What causes varicose veins?

Although the exact cause of varicose veins is unclear, a number of factors can play a role in creating them. Family history, gender, leg injuries, pregnancy, and standing for long periods of time all seem to help create the visible or swollen veins in the legs we know as varicose veins.

Varicose veins can be treated. A procedure known as sclerotherapy can make varicose veins fade or disappear in 90% of people treated. The main treatment for both varicose and spider veins of the legs is sclerotherapy.

Sclerotherapy treatment: What is it?

The sclerotherapy procedure uses a very thin needle to inject the veins with a special solution. This solution causes an irritation in the vein wall that results in the vein disappearing or fading out. For tiny spider veins (less than 1 mm, about the thickness of a needle), a combination of sclerotherapy and laser, called sclerolaser, is available.

An average patient requires 2 to 6 sclerotherapy treatment sessions. Each session lasts 15 to 20 minutes and about 30 to 40 veins can be treated per session. For most patients, the majority of offending veins will be treated in the first session. The same veins are re-treated at each visit until the veins clear.

Generally, it will take 3 to 6 weeks after each treatment for patients to see any results. Most patients report a 60% to 80% improvement in their treated veins. Complete elimination of varicose or spider veins, however, is seldom achieved. Approximately 10% of patients have a poor result, with only slight fading of the veins.

There is only a 5% chance of treated veins reappearing. New veins can develop, however. Many patients have sclerotherapy treatments once a year to deal with any new varicose veins.

What can I expect at my first appointment?

At your first appointment, the doctor or nurse will take your health history and discuss risks and expectations with you. The doctor will then make an estimate of the number of treatments you require. At the first treatment session, bring a pair of shorts to change into for the treatments. Also bring pants or a long skirt - after treatment you may have tensor bandages on the treatment areas and you may feel more comfortable covering these.

What can I expect after treatment sessions?

For most patients, the treated areas will look red and inflamed for a few hours. There may be slight bruising at the injection site for 1 to 2 weeks. Then, 3 to 6 weeks after each treatment, the veins will gradually fade out.

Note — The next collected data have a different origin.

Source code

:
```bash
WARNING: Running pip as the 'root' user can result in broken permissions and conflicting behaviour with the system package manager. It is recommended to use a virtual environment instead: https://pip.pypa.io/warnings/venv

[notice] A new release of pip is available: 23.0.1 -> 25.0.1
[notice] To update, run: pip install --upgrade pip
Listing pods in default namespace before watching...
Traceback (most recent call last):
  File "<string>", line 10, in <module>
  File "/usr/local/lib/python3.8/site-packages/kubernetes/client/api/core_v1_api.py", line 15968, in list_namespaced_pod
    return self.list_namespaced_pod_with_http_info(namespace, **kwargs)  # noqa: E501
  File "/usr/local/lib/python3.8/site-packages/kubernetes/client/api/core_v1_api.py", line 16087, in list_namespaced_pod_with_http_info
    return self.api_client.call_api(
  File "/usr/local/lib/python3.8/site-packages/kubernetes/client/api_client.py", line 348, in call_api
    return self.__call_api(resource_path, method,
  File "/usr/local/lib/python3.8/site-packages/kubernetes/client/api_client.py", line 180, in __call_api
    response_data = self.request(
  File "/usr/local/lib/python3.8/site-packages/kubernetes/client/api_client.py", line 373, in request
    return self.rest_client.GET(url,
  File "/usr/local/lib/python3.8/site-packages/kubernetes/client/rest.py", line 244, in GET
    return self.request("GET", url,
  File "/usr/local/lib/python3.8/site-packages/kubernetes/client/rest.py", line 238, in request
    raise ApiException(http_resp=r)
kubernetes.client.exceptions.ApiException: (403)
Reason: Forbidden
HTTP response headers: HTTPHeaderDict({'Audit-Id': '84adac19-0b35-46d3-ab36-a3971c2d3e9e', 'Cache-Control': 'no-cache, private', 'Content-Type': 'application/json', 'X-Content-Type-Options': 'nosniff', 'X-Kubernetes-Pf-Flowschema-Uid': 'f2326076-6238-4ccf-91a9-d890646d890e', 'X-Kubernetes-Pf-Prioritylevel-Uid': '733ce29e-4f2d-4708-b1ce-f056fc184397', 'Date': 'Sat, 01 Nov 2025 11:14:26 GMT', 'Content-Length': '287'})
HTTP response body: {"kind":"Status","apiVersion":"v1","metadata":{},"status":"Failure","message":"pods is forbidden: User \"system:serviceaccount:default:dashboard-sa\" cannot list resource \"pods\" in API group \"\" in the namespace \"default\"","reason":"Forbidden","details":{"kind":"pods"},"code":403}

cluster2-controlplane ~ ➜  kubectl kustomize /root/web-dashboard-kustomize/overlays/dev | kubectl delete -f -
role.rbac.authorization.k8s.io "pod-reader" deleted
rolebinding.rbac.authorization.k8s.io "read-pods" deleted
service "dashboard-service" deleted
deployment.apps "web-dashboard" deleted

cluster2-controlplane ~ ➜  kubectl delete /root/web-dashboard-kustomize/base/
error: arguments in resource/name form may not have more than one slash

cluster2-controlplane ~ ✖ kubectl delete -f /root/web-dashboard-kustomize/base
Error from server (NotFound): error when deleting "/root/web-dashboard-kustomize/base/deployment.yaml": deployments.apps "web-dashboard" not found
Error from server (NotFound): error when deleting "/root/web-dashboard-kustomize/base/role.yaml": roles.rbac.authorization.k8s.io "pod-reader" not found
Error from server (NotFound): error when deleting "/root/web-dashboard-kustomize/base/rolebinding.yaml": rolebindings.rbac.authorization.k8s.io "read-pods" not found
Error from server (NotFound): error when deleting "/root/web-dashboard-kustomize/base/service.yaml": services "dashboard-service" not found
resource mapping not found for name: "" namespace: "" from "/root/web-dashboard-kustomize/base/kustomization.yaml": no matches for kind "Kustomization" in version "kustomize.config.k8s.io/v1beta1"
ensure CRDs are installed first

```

For spider veins, tensor bandages will be wrapped around the leg at the treated areas for about 2 hours. For small blue veins that are treated, compression stockings may be required for 4 to 7 days. These bandages or stockings apply pressure to the treated area, which decreases the chance of discolouration and helps in the successful closing of the vein. You can buy compression stockings in a variety of fashionable colours, if you choose.

Normal activities can resume after treatment. The only caution is if you are involved in sports such as advanced aerobics, long-distance running, or heavy weightlifting, you should take a 3- or 4-day break. If large veins have been treated, your activity level may need to be adjusted. The doctor will evaluate your situation and give you a recommendation.

Avoid hot baths, jacuzzis, saunas, and sun beds during the healing process. Heat can cause veins to relax and open up, interfering with the success of the treatment.

What are the risks of treatment?

There are a few risks with sclerotherapy that, even though rare, should be noted.

  • Possible allergic reactions to the sclerosing substance can be treated with antihistamines. If a serious reaction occurs, clinics are equipped with emergency medications and equipment.
  • "Matting" - very fine red veins near the injection site - can occur. Matting normally disappears gradually; however, in a few cases it can be permanent. In this case, lasers can be used to treat matting.
  • A small sore (ulcer) may appear at the treatment site. Sores can be treated, but may take up to 10 weeks to heal, leaving you with a scar at the site. You should tell the clinic if an ulcer appears.
  • In 1 out of 100,000 cases, blood clots in the deep veins or the lungs have been reported. New information seems to indicate that these are not due directly to sclerotherapy, but rather to an underlying disorder or disease. When your health history is taken, you will be asked questions related to clotting disorders.
  • Injection into an artery is a very serious complication, with 9 cases reported in Great Britain by 1985. The dangers of injection into an artery include the possibility of sloughing of tissue or ulceration; the most serious cases have resulted in amputation of the limb or part of the limb.
  • Phlebitis (inflammation of a vein) is a rare complication, occurring in approximately 1 of every 1,000 patients. The dangers of phlebitis include a blood clot to the lungs or deep veins.
  • Some patients may experience temporary pigmentation, brown lines, or spots at the treatment site. This discolouration usually fades after several months. In 2% of these cases, pigmentation will be permanent. However, in most cases it can be treated with laser.